A total of 14,778 article citations were identified, of which 80 met inclusion criteria. Pediatric cancer risk was increased in most studies in association with BDs overall with some notable specific findings, including increased risks for CNS tumors in association with CNS abnormalities and positive associations between rib anomalies and several pediatric cancer types.
Some children born with BDs may be at increased risk for specific pediatric malignancy types. This work provides a foundation for future investigations that are needed to clarify specific BD types predisposing toward malignancy and possible underlying causes of both BDs and malignancy.
Pediatric cancer is diagnosed in >14,000 U.S. children per year from the ages of 0–19 years and is the leading cause of disease-related death among children aged 1–14 years [1, 2]. Although a few risk factors have been conclusively identified, including exposure to high dose radiation and certain genetic syndromes, the etiology underlying most cases remains unknown.
Abbreviations used in this review are provided in Table 1. Our review followed the 2009 Preferred Reporting Method for Systematic Reviews (PRISMA) guidelines  (See S1 Checklist). A summary of the review protocol is provided below.

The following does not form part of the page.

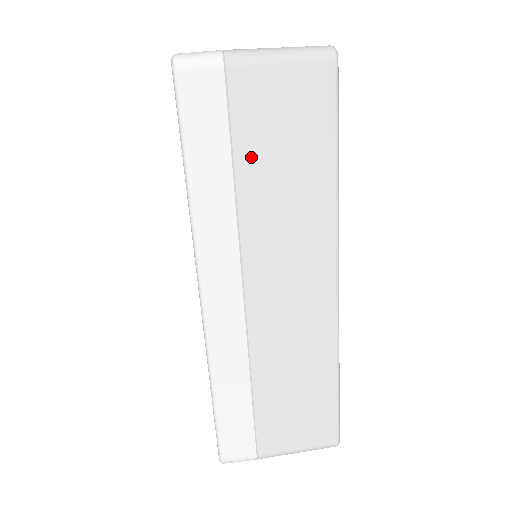
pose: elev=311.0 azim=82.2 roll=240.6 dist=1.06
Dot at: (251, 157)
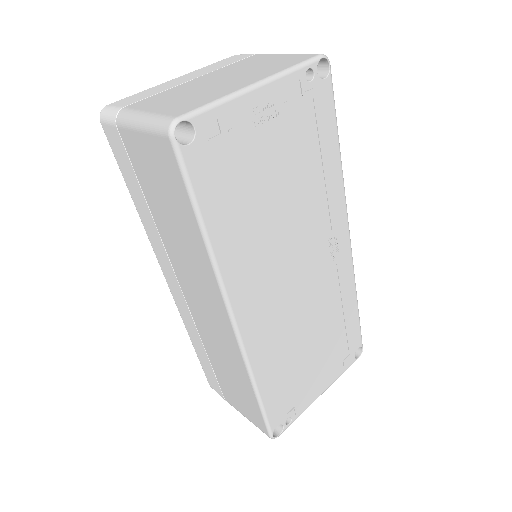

A total of 14,407 article citations, 9,672 from Embase and 4,735 from PubMed, were initially identified. After removing 851 non-unique citations (844 in both PubMed and Embase and 7 contained in Embase twice), 13,556 citations remained. With the addition of 371 articles identified through the reference lists of selected articles, the IARC publication , additional PubMed searches, and the updated systematic search in PubMed, 13,927 records were screened for eligibility of which 13,789 were excluded. One hundred thirty-eight full-text articles were abstracted and 80 were included (Fig 1).
Associations between BDs and pediatric cancer have been extensively studied. Overall conclusions on pediatric cancer risk in children with BDs are limited by heterogeneity in study design, subject selection (including inclusion/exclusion criteria), measurement, definitions, and length of follow-up for ascertaining BDs, as well as covariate adjustment in models. For example, in studies ascertaining individuals with BDs from BD surveillance systems, standardized definitions using published classification schemes were used to group individuals with BDs according to BD type (e.g. major, minor, and specific BD types), while for studies ascertaining BDs through parental questionnaire, coding schemes were often elusive. We strongly emphasize that future studies on this topic should employ and clearly report in their methods a standardized classification system such as that reported by Rasmussen et al. for the National Birth Defects Prevention Study , which will facilitate pooling and meta-analysis studies that are needed to more precisely quantify pediatric cancer risk in children with BDs. In spite of the differences in methodology used by studies on this topic that limit overall conclusions, several noteworthy findings emerged from this review.